The European Commission’s guidance calls on Member States to make “full use” of their existing regimes to limit FDI impacting COVID-19 related critical sectors. Certain Member States have also responded quickly to the crisis by introducing pre-clearance requirements for FDI in additional sectors, which may affect foreign investors’ ability to acquire or otherwise invest in impacted sectors. Various EU countries, including the United Kingdom, have opened investigations into FDI, citing COVID-19 related reasons for their actions.

Overview of Commission’s Guidance

The European Commission’s guidance counsels strongly against opportunistic FDI, warning that: “vigilance is required to ensure that any such FDI does not have a harmful impact on the EU’s capacity to cover the health needs of its citizens”.  The guidance makes clear that Member States are entitled to use their respective FDI screening mechanisms, so-called “golden shares” or other nationalization measures to prohibit or otherwise inhibit (e.g., imposing conditions, reporting requirements, investment limits, etc.) foreign investment in strategically important assets on the grounds of national security and/or public policy.  The guidance also provides that Members States may effectively “step in” and act as market participants to prevent predatory takeovers where national security / public policy concerns are present. In its guidance, the EC suggests that investments which do not confer effective influence over management or control of a company are less problematic. Given this, foreign investors may want to closely review their governance rights and reserved matters.
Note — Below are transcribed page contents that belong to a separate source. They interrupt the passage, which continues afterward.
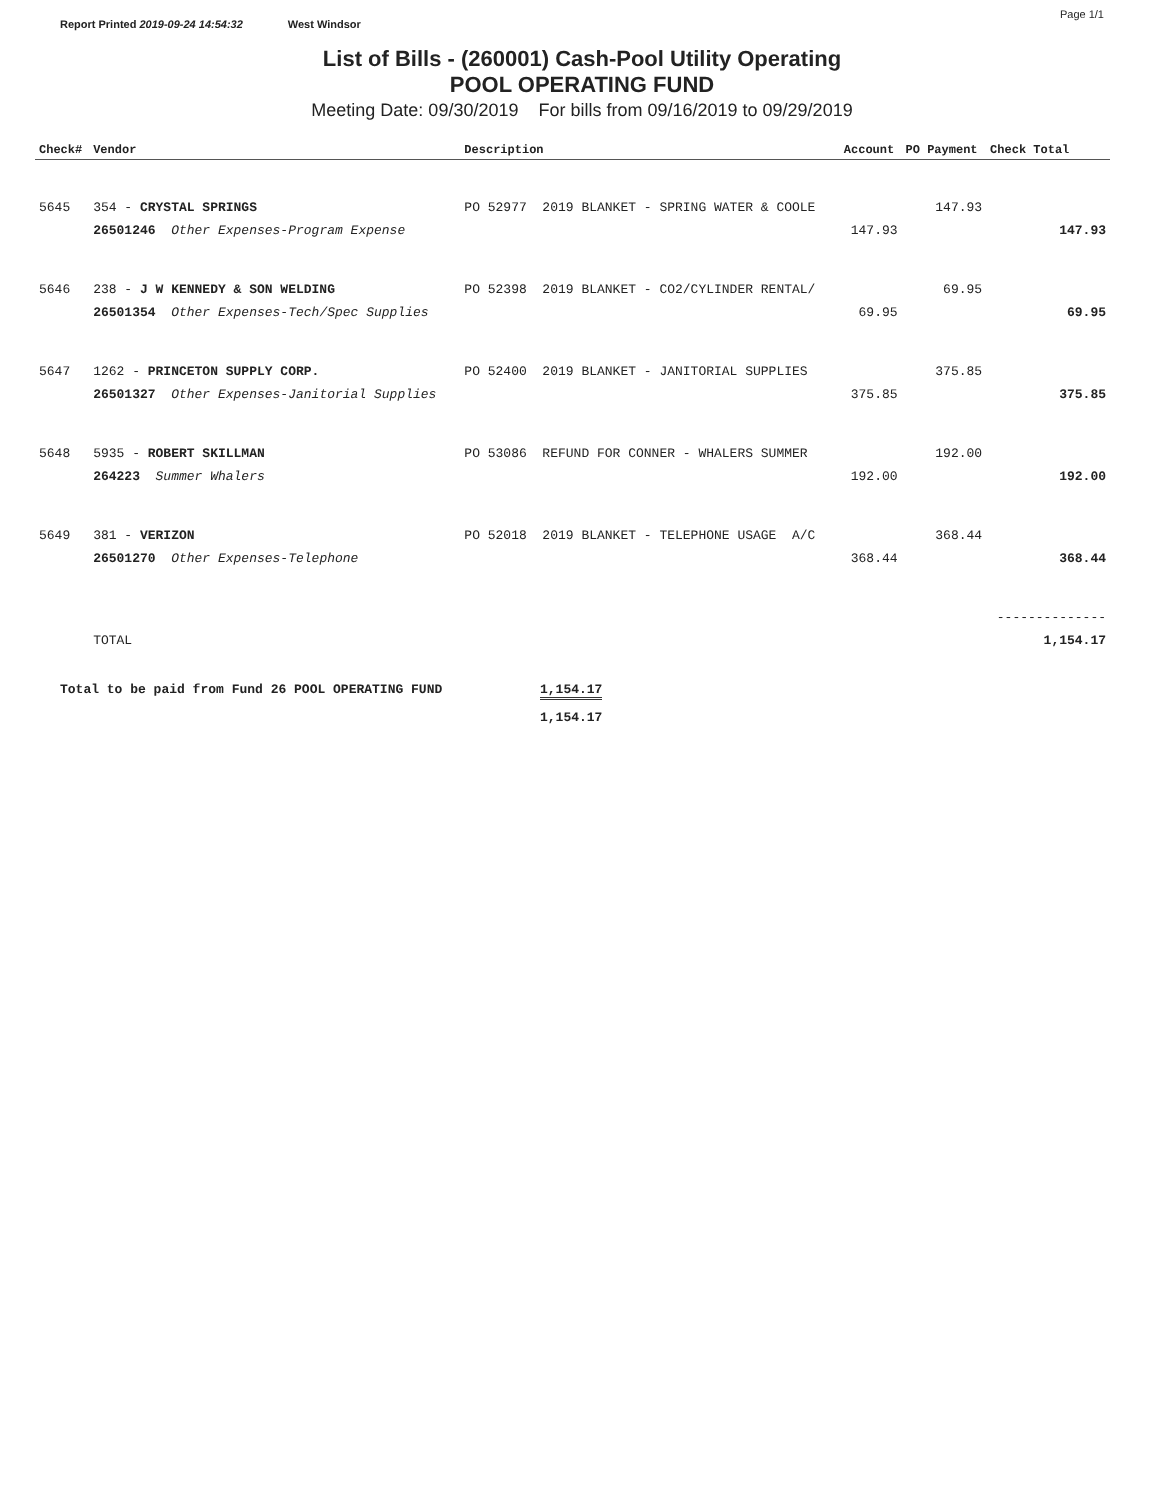Page 1/1
Report Printed 2019-09-24 14:54:32 West Windsor
List of Bills - (260001) Cash-Pool Utility Operating
POOL OPERATING FUND
Meeting Date: 09/30/2019 For bills from 09/16/2019 to 09/29/2019
| Check# | Vendor | Description | Account | PO Payment | Check Total |
| --- | --- | --- | --- | --- | --- |
| 5645 | 354 - CRYSTAL SPRINGS | PO 52977 2019 BLANKET - SPRING WATER & COOLE | | 147.93 | |
| | 26501246 Other Expenses-Program Expense | | 147.93 | | 147.93 |
| 5646 | 238 - J W KENNEDY & SON WELDING | PO 52398 2019 BLANKET - CO2/CYLINDER RENTAL/ | | 69.95 | |
| | 26501354 Other Expenses-Tech/Spec Supplies | | 69.95 | | 69.95 |
| 5647 | 1262 - PRINCETON SUPPLY CORP. | PO 52400 2019 BLANKET - JANITORIAL SUPPLIES | | 375.85 | |
| | 26501327 Other Expenses-Janitorial Supplies | | 375.85 | | 375.85 |
| 5648 | 5935 - ROBERT SKILLMAN | PO 53086 REFUND FOR CONNER - WHALERS SUMMER | | 192.00 | |
| | 264223 Summer Whalers | | 192.00 | | 192.00 |
| 5649 | 381 - VERIZON | PO 52018 2019 BLANKET - TELEPHONE USAGE A/C | | 368.44 | |
| | 26501270 Other Expenses-Telephone | | 368.44 | | 368.44 |
| | | | | | -------------- |
| | TOTAL | | | | 1,154.17 |
Total to be paid from Fund 26 POOL OPERATING FUND 1,154.17
1,154.17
Responses from Member States

Various Member States have expanded the scope of their FDI laws in response to the challenges posed by the COVID-19 crisis.

By way of example:

  • The Spanish government now requires prior governmental authorization for FDI where: (i) non-EU investors wish to acquire 10 percent or more of, or acquire management rights in or control of, Spanish companies in key sectors (including those connected with tackling or otherwise responding to the crisis); or (ii) an investor is directly or indirectly controlled by the government of another country.
  • Similarly, the Italian government has expanded the scope of its pre-clearance FDI regime to include the financial, credit, insurance, food and media sectors.
  • In the UK, the government has sought to challenge the change of control, and alleged relocation of technology, of a U.K. supplier of security technology and high-end semiconductors by a Chinese company. At the same time, the UK Parliament’s Foreign Affairs Committee has launched an inquiry into the UK Foreign & Commonwealth Office’s ability to block or otherwise impede asset-stripping of UK companies by foreign investors, particularly where alleged national security risks may be present.
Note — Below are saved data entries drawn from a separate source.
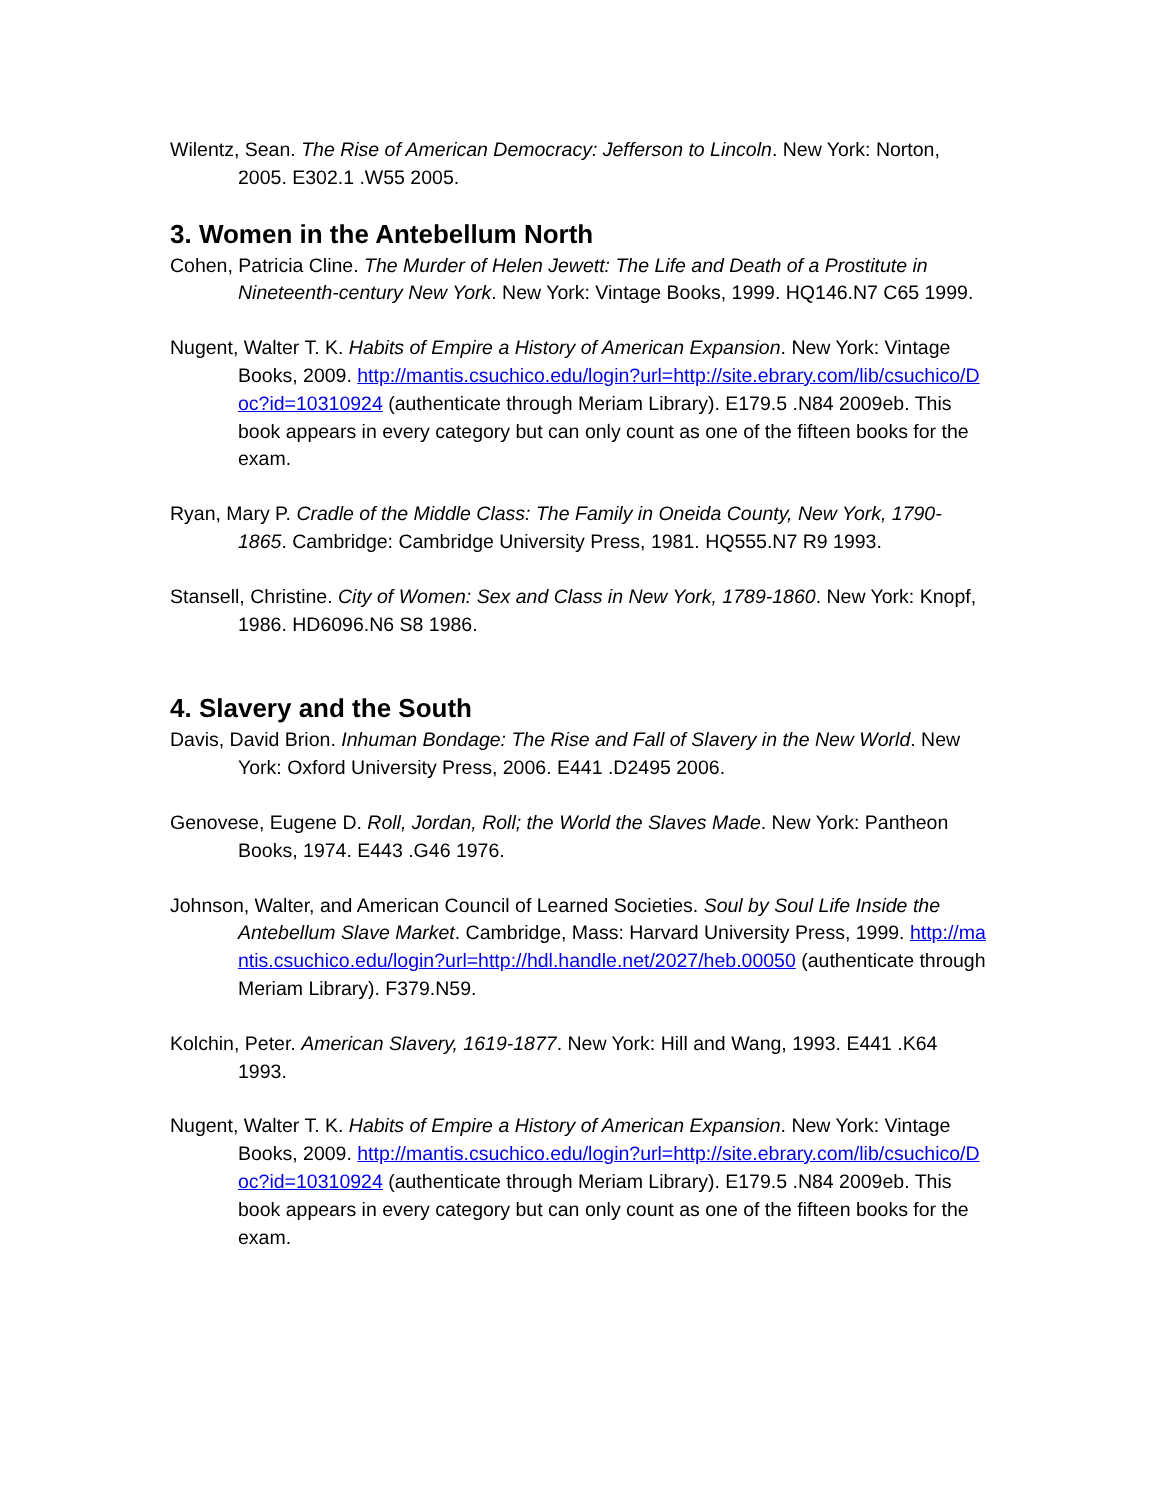Wilentz, Sean. The Rise of American Democracy: Jefferson to Lincoln. New York: Norton, 2005. E302.1 .W55 2005.
3. Women in the Antebellum North
Cohen, Patricia Cline. The Murder of Helen Jewett: The Life and Death of a Prostitute in Nineteenth-century New York. New York: Vintage Books, 1999. HQ146.N7 C65 1999.
Nugent, Walter T. K. Habits of Empire a History of American Expansion. New York: Vintage Books, 2009. http://mantis.csuchico.edu/login?url=http://site.ebrary.com/lib/csuchico/Doc?id=10310924 (authenticate through Meriam Library). E179.5 .N84 2009eb. This book appears in every category but can only count as one of the fifteen books for the exam.
Ryan, Mary P. Cradle of the Middle Class: The Family in Oneida County, New York, 1790-1865. Cambridge: Cambridge University Press, 1981. HQ555.N7 R9 1993.
Stansell, Christine. City of Women: Sex and Class in New York, 1789-1860. New York: Knopf, 1986. HD6096.N6 S8 1986.
4. Slavery and the South
Davis, David Brion. Inhuman Bondage: The Rise and Fall of Slavery in the New World. New York: Oxford University Press, 2006. E441 .D2495 2006.
Genovese, Eugene D. Roll, Jordan, Roll; the World the Slaves Made. New York: Pantheon Books, 1974. E443 .G46 1976.
Johnson, Walter, and American Council of Learned Societies. Soul by Soul Life Inside the Antebellum Slave Market. Cambridge, Mass: Harvard University Press, 1999. http://mantis.csuchico.edu/login?url=http://hdl.handle.net/2027/heb.00050 (authenticate through Meriam Library). F379.N59.
Kolchin, Peter. American Slavery, 1619-1877. New York: Hill and Wang, 1993. E441 .K64 1993.
Nugent, Walter T. K. Habits of Empire a History of American Expansion. New York: Vintage Books, 2009. http://mantis.csuchico.edu/login?url=http://site.ebrary.com/lib/csuchico/Doc?id=10310924 (authenticate through Meriam Library). E179.5 .N84 2009eb. This book appears in every category but can only count as one of the fifteen books for the exam.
Impact on Foreign Investors

The result of Members States’ new FDI-related measures will likely impact deal timetabling of transactions caught by applicable domestic FDI rules and will likely require foreign investors to engage directly with the applicable Member State about the scope of their proposed investment. When agreeing transaction documents, foreign investors should ensure that long stop dates and regulatory clearance closing conditions take into account the expected delays caused by the new rules, along with reviewing closely their governance rights and reserved matters.